Остается сказать два слова о реализме исполнительского искусства Титта Руффо. Никаких эстетских задач он никогда перед собой не ставил. Искренность, жизненная правда, «человеческое» в самых правдивых его проявлениях — вот что его волнует и привлекает его внимание. Конечно, как первоклассный вокалист, он поддается очарованию плавно льющейся, грациозно украшенной, упоительной в своей безмятежности музыки прошлых веков и исполняет ее с тонким вкусом, с удивительным изяществом, с ювелирной отделкой деталей. Но не это его стихия. Как певец нового времени он предпочитает музыкальный язык эмоционально-активный, впечатляюще-образный, стремительно-восторженный, язык сильных эмоций и глубокого смысла. Поиски новых и по-новому впечатляющих театральных образов заставляют его иной раз переосмысливать речитативы в операх, уже давно живущих сценической жизнью («Риголетто», «Севильский цирюльник», «Гамлет»). Он считает подчас необходимым подчеркнуть значение тех или иных речитативных моментов в связи с новой, жизненно правдивой трактовкой образов; он ищет речитативной декламации, более для себя естественной, декламации, способной ярче выявить конкретное содержание эмоции, не «сглаженной» условностью. Он иногда затягивает паузы, по-иному распределяет смысловые акценты, вносит в речитативы другое дыхание, переосмысливающее произносимое. Иной раз эти нововведения приводят к более или менее крупным стычкам с дирижерами оркестров. Титта Руффо, почти всегда ласково, но твердо настаивает на своем и дирижерам приходится с ним соглашаться.
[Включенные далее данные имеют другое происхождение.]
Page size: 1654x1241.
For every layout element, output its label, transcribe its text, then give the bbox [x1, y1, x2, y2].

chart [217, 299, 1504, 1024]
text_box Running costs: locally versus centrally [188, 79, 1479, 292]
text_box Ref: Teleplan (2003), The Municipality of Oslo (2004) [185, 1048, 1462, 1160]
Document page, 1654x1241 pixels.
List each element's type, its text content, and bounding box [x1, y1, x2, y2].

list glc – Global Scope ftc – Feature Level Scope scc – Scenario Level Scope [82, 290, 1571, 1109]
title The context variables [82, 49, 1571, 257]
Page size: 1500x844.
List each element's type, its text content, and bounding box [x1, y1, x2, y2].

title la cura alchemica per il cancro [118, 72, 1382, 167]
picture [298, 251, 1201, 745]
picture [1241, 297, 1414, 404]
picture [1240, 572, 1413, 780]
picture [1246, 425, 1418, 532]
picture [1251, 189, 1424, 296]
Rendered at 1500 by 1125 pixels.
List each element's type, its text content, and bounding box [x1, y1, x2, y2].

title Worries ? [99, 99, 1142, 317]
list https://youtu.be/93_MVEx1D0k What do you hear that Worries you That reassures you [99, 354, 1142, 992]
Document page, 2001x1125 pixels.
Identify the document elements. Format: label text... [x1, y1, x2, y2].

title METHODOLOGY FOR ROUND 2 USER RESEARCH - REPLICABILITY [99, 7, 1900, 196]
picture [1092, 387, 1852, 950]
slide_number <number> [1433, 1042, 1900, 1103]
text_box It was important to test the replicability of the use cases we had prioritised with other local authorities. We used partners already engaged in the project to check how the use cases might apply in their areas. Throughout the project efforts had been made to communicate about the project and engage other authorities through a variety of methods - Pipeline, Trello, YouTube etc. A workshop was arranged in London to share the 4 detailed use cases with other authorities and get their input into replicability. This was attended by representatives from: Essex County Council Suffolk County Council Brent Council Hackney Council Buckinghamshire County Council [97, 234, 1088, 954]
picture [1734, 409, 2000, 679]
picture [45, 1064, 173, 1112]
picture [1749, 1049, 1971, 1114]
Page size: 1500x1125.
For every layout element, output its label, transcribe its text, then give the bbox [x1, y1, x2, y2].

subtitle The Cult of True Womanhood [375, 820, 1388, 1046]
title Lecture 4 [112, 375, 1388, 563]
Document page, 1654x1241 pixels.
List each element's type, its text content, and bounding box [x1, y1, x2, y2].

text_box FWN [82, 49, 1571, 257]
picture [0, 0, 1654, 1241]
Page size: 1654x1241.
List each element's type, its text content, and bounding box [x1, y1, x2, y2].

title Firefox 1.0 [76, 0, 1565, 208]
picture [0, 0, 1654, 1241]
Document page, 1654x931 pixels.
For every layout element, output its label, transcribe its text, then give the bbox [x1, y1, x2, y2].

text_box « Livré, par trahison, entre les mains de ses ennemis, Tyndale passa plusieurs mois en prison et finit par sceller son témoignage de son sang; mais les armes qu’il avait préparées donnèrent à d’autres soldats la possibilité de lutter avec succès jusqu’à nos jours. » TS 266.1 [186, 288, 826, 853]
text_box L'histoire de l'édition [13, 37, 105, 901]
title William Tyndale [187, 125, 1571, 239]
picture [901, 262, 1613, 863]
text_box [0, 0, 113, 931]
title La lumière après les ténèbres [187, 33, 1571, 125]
О том, что для него в искусство входит реальная жизнь, красноречиво говорит он сам. Когда отец, увидевший его впервые в роли Гамлета, спрашивает, сколько же пришлось ему учиться, чтобы суметь одним только сценическим поведением и музыкальной интонацией передать страдания так, как будто он испытывает их на самом деле, Руффо отвечает: и сценическое поведение и музыкальные интонации — больше чем углубленным занятиям — следует приписать выпавшим ему на долю испытаниям, непосредственному соприкосновению с горем, преждевременно свалившимся на него заботам.
И еще лучше высказывает Титта Руффо свою мысль, вспоминая трагический случай, когда ему пришлось выступить В роли Риголетто через три дня после получения известия об убийстве Маттеотти. Сначала он с несколько ироническим недоумением приводит точку зрения психологов и критиков-эстетов на природу искусства и их слова о необходимости для артиста отгородиться от жизненных тревог. «Ну можно ли представить себе,— восклицает Титта Руффо,— душу более израненую, чем была моя, во время последнего моего выступления в роли Риголетто в Боготе! А между тем,— продолжает он,—мое исполнение роли было так законченно и глубоко, что позволило мне добиться поистине волшебных результатов. Я создал в этот раз подлинно творческий образ». Так, непоколебимо провозглашая свое исполнительское кредо, певец бесхитростно свидетельствует о непосредственной связи, существующей для него между реальной жизнью и произведением искусства, выражающем правдивые человеческие чувства и переживания. Отмечая удивительное совпадение душевного состояния интерпретатора роли со всем тем, что вложено в эту роль композитором, Титта Руффо, говоря о Риголетто, вскрывает основу, на которой он создавал незабываемо впечатляющие, умно задуманные и глубоко прочувствованные, подлинно реалистические образы.